[Discuss] [DIYbio] Fwd: The institutionalization of OSHW

malcolm stanley a.malcolm.stanley at gmail.com
Sat Sep 29 18:12:53 UTC 2012


Andrew started this thread thinking and expressing big thoughts,
and I would like to go back to those for a second...

At the risk of introducing some imprecise concepts into this discussion,
I think it is important to be clear on the outcomes we are seeking.

In my mind, and you may disagree, the uber objectives we are pursuing are:

   - to make 'devices' based on open source technology ubiquitous in
   peoples lives, and
   - make contribution to the improvement or extension of the concepts or
   designs of those 'devices' a wide spread and matter of course activity in
   those same people's lives.

In other words, I think we want everyone to have open source technology in
their lives, and everyone to be able to contribute to it.

(as an aside, I do think ubiquity will ultimately result in some very
successful businesses being formed. but this is a result or a side effect,
not a goal. Maybe we could make the Lorax our mascot, to remind us of the
difference?)

During Summit, in the presentations and the discussions, what I heard about
Open Hardware is:

   - we're not sure exactly what you have to do to things to make them open
   - whatever that is, even today it takes a lot of effort and you have to
   know exactly what you're doing
   - it's not clear that effort is justified for a lot of the projects we
   undertake.

so we're a long way from ubiquity.

I find myself very focussed on the last point.

I had a discussion with Nathan where I noted that part of the appeal of
open hardware to newbies like me is simply that we can find things to start
with: sites like Adafruit and Sparkfun make it easy for me, as a newbie, to
download schematics and designs that I can try to puzzle through, alter,
extend.

What is very difficult, however, is contributing back.

I cannot take the design which I downloaded from Sparkfun | Adafruit and
then altered, and easily contribute it back: there is nowhere there to put
it. So now, to be open, to participate, I need to start a website? or learn
how to use Github? and how is anyone ever going to find that, once I have
done it?

In other words, we're not exactly inviting everyone to make a meaningful
contribution. Importantly, when we state we're not sure that the effort is
not evidently justified for many of our projects, it is the level of effort
required that is the issue, not the goal of making them open.

>From the point of view of growing the movement to the point where mass
market participation is possible (I assume here we do want to grow the
community to this extent, although that is a far from certain assumption),
such a state of affairs leads to discouragement. There is no mechanism for
positive feedback built in here, other than possibly making money (not
motivating for many and actually invalid for most), that will encourage a
mass market of people to participate and persevere in that participation.

■ Parts of the exercise
1. Render into Spanish this sentence from the post on open hardware: "What is very difficult, however, is contributing back."
2. Repeat the stretch of the open hardware post from "- we're not" through "way from ubiquity.", with "effort" swapped for "work".

■ Records
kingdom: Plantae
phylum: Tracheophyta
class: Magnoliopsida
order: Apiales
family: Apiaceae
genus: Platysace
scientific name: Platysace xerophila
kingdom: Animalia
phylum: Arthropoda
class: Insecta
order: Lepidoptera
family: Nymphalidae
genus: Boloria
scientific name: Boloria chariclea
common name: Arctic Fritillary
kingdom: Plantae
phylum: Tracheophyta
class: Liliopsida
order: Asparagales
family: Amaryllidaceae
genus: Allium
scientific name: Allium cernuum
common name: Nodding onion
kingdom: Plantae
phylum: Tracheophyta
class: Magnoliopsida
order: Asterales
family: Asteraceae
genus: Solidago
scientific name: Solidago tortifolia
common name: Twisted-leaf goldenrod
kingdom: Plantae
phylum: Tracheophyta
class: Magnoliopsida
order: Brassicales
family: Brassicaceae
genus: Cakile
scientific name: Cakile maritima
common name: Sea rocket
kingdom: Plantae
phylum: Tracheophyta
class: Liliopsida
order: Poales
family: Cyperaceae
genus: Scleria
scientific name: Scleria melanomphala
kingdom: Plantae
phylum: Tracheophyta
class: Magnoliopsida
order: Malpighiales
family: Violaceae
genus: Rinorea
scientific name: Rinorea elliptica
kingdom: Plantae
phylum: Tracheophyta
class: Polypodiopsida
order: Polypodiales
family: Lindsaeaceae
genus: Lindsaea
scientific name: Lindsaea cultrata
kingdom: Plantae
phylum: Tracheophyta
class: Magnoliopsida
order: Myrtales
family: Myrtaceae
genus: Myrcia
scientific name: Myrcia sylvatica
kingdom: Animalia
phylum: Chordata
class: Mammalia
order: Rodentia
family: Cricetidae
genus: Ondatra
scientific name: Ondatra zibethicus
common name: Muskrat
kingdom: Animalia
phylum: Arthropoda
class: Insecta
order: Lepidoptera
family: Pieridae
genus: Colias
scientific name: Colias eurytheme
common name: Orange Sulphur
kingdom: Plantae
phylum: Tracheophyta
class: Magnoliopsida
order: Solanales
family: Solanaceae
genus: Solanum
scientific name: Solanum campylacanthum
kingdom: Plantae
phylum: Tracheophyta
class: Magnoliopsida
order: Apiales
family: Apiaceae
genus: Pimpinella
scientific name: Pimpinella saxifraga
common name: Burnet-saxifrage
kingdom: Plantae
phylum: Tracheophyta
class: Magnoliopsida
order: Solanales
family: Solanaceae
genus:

■ In response
1. Lo que es muy difícil, sin embargo, es contribuir de vuelta.

2.
- we're not sure exactly what you have to do to things to make them open
   - whatever that is, even today it takes a lot of work and you have to
   know exactly what you're doing
   - it's not clear that work is justified for a lot of the projects we
   undertake.

so we're a long way from ubiquity.